ATI RN
ATI Nutrition Practice A
1. Why are blood glucose levels high in type 1 diabetes?
- A. The urinary excretion of glucose is impaired
- B. The lean body mass is metabolized to produce glucose via gluconeogenesis
- C. The absorption of glucose from the gastrointestinal tract is more efficient
- D. There is insufficient insulin to facilitate the transport of glucose into the cells
Correct answer: D
Rationale: In type 1 diabetes, the body's immune system destroys the beta cells in the pancreas that produce insulin. This leads to an insufficient amount of insulin, which is required to facilitate the transport of glucose into the cells. Consequently, blood glucose levels remain high. The other options are incorrect. Option A is incorrect because urinary excretion of glucose does not directly contribute to blood glucose levels. Option B is incorrect because, while gluconeogenesis does produce glucose, it is not the cause of high glucose levels in type 1 diabetes. Option C is incorrect because absorption efficiency of glucose from the gastrointestinal tract does not affect the amount of insulin available to transport glucose into cells.
2. For an incontinent elderly client who frequently wets his bed and develops redness and skin excoriation at the perianal area, what is the best nursing goal?
- A. Ensure that the bed linen is always dry
- B. Frequently check the bed for wetness and keep it dry
- C. Place a rubber sheet under the client's buttocks
- D. Keep the patient clean and dry
Correct answer: A
Rationale: The best nursing goal for an incontinent elderly client with skin excoriation is to ensure that the bed linen is always dry. This helps in preventing further skin breakdown and promoting skin integrity. Choice B, to frequently check the bed for wetness and keep it dry, may not address the issue of prevention if the linen is not consistently dry. Choice C, placing a rubber sheet under the client's buttocks, focuses more on protecting the mattress rather than addressing the client's skin condition directly. Choice D, keeping the patient clean and dry, is important but does not specifically address the preventive aspect of maintaining dry bed linen.
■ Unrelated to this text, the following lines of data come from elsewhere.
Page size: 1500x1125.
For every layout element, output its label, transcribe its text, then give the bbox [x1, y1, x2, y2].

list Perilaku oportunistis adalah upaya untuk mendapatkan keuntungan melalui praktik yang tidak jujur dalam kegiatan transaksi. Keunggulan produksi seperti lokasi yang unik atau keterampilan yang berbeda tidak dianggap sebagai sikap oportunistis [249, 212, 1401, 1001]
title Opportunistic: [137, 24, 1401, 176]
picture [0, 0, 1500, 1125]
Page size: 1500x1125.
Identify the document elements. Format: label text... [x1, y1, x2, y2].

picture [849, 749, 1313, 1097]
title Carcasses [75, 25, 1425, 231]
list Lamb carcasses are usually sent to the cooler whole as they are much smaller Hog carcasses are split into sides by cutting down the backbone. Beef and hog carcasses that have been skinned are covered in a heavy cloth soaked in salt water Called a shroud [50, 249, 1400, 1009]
3. Mrs. Pichay who is for thoracentesis is assigned by the nurse to any of the following positions, EXCEPT:
- A. straddling a chair with arms and head resting on the back of the chair
- B. lying on the unaffected side with the bed elevated 30-40 degrees
- C. lying prone with the head of the bed lowered 15-30 degrees
- D. sitting on the edge of the bed with her feet supported and arms and head on a padded overhead table
Correct answer: D
Rationale: Understanding the underlying pathology and therapeutic techniques ensures that nursing care is not only reactive but also preventative, reducing the risk of complications.
4. What is the role of fat in digestion?
- A. Digest fats in the stomach
- B. Emulsify fats in the small intestine
- C. Transport fats through the circulatory system
- D. Split fats into smaller components
Correct answer: B
Rationale: The correct answer is B: Emulsify fats in the small intestine. Bile emulsifies fats in the small intestine, breaking them down into smaller droplets that can be more easily digested by enzymes like lipase. Choice A is incorrect as fats are not digested in the stomach but rather in the small intestine. Choice C is incorrect as fats are transported through the lymphatic system instead of the circulatory system. Choice D is incorrect as fats are broken down into smaller components through emulsification, not splitting.
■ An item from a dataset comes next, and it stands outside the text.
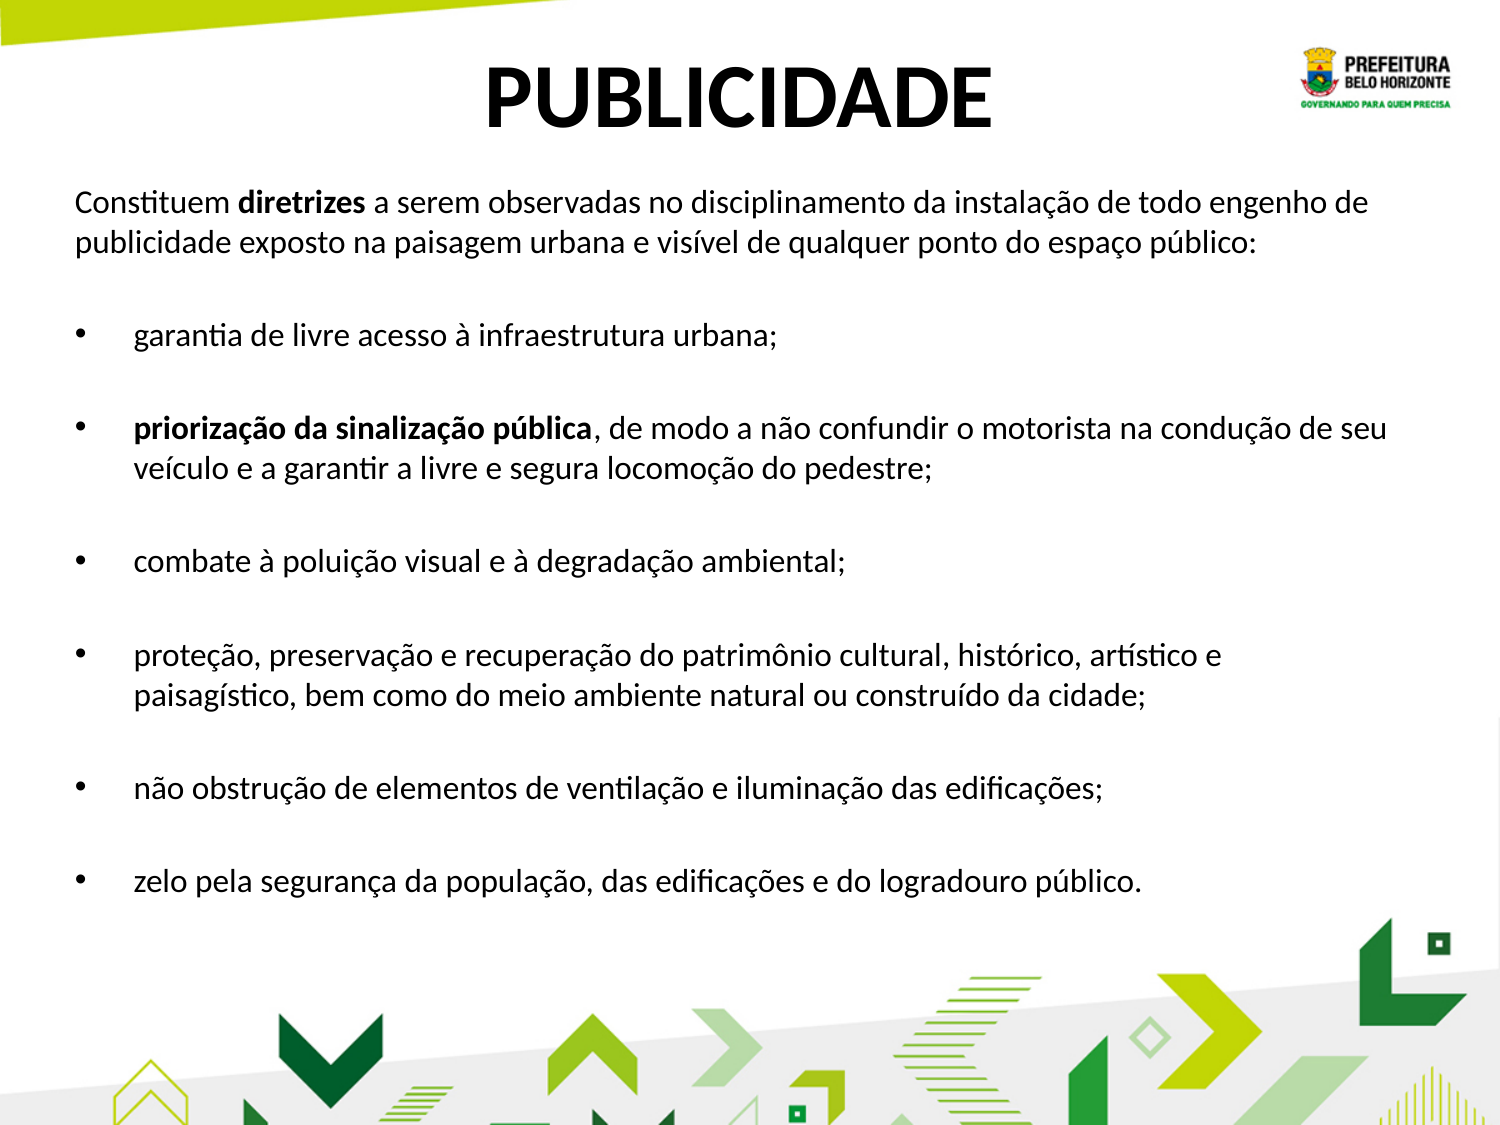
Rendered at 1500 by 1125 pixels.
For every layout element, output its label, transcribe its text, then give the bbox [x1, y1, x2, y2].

picture [0, 0, 1500, 1125]
list Constituem diretrizes a serem observadas no disciplinamento da instalação de todo engenho de publicidade exposto na paisagem urbana e visível de qualquer ponto do espaço público: garantia de livre acesso à infraestrutura urbana; priorização da sinalização pública, de modo a não confundir o motorista na condução de seu veículo e a garantir a livre e segura locomoção do pedestre; combate à poluição visual e à degradação ambiental; proteção, preservação e recuperação do patrimônio cultural, histórico, artístico e paisagístico, bem como do meio ambiente natural ou construído da cidade; não obstrução de elementos de ventilação e iluminação das edificações; zelo pela segurança da população, das edificações e do logradouro público. [59, 172, 1410, 911]
title PUBLICIDADE [64, 0, 1415, 185]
5. A nurse is teaching a group of adults about nutrition. The nurse should include which of the following amounts as an appropriate daily intake of fiber for adult women?
- A. 5 to 10 g
- B. 10 to 15 g
- C. 20 to 35 g
- D. 40 to 50 g
Correct answer: C
Rationale: The correct answer is 20 to 35 g. This range is the recommended daily intake of fiber for adult women. Fiber is essential for maintaining a healthy digestive system and overall well-being. Option A (5 to 10 g) is too low and may not provide sufficient fiber intake. Option B (10 to 15 g) is also below the recommended range. Option D (40 to 50 g) is too high and can lead to gastrointestinal discomfort and other complications if consumed in excess.